REQUIRED WORK:
Produce word for word the lines of the data below running from the one that has "en un solo día" to the one that has "en 62.300 dólares el 4 de junio", inclusive, and no others.

[Dataset entries]
□ □ □ □ □

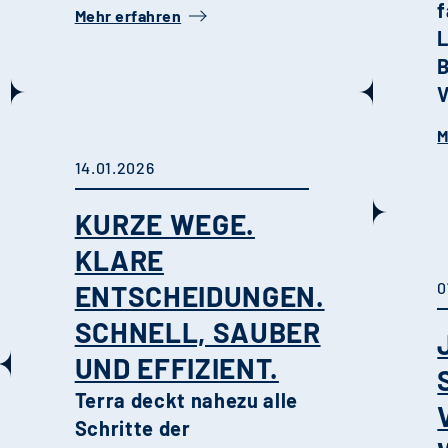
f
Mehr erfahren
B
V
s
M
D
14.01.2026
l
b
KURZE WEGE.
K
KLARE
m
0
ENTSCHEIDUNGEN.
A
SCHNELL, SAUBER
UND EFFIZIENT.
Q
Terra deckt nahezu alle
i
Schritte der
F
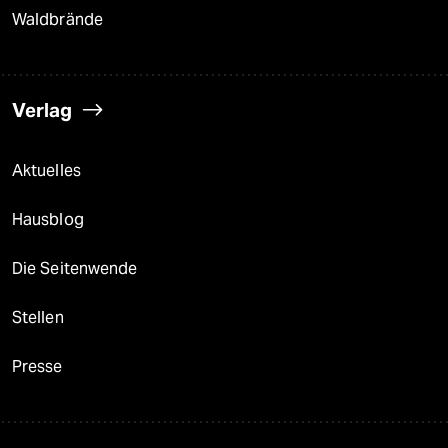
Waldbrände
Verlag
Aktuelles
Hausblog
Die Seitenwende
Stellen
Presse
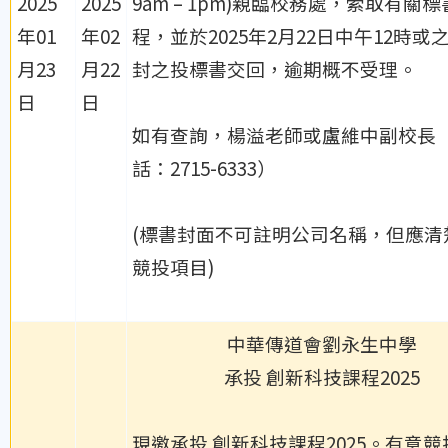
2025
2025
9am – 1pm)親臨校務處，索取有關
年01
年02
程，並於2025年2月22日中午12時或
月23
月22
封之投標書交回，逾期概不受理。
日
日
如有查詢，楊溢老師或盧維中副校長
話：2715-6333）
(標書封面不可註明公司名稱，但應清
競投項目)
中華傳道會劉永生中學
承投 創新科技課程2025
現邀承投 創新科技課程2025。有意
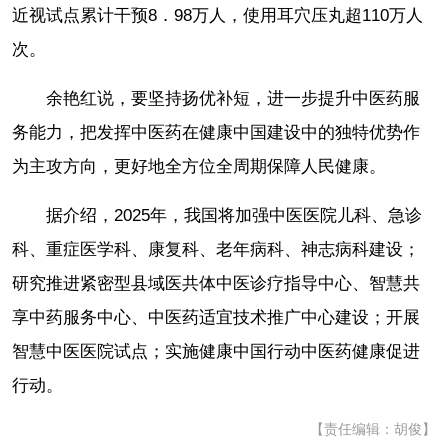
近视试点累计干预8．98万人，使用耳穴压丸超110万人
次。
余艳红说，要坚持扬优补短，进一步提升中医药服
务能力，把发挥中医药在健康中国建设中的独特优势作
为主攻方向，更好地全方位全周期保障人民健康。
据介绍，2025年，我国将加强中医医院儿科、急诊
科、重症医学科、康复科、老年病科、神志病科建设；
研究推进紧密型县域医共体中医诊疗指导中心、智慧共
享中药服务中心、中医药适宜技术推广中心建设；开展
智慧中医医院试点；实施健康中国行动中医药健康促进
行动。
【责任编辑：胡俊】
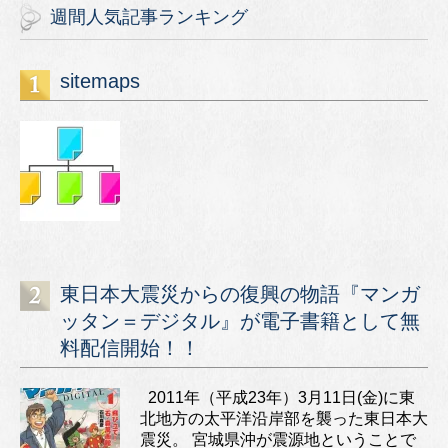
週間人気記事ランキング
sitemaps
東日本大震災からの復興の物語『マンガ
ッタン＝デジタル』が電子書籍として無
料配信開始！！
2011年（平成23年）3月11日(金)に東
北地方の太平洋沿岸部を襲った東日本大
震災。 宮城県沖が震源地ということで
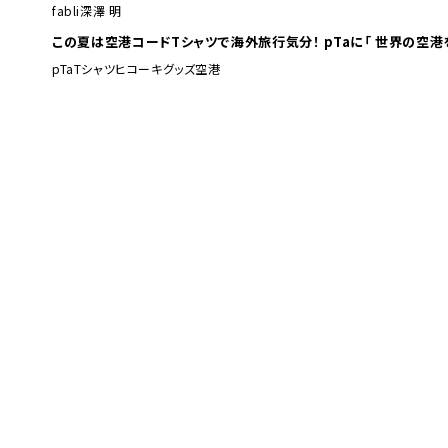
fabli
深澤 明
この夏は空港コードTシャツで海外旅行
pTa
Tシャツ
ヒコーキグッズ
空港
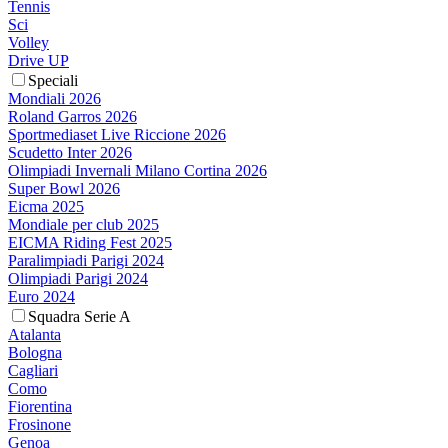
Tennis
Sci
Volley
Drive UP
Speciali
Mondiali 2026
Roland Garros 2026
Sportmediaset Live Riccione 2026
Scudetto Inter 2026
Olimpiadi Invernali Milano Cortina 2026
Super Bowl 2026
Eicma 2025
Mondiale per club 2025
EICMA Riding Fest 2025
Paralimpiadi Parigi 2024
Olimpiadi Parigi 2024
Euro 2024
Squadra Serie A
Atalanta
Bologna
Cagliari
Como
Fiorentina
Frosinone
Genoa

□ □ □ □ □

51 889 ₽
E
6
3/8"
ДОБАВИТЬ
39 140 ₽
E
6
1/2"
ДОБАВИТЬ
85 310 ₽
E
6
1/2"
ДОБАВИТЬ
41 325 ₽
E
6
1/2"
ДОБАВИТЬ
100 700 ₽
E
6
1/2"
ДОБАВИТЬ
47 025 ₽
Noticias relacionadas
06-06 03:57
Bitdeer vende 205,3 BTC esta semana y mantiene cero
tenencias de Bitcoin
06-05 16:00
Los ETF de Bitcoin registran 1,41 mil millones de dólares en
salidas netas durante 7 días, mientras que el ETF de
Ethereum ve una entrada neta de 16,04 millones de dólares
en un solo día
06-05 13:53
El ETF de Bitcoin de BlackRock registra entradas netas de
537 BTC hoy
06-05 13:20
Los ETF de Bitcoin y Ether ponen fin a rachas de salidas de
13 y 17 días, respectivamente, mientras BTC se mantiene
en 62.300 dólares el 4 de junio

□ □ □ □ □

SOLUTION TO THIS EXERCISE:
en un solo día
06-05 13:53
El ETF de Bitcoin de BlackRock registra entradas netas de
537 BTC hoy
06-05 13:20
Los ETF de Bitcoin y Ether ponen fin a rachas de salidas de
13 y 17 días, respectivamente, mientras BTC se mantiene
en 62.300 dólares el 4 de junio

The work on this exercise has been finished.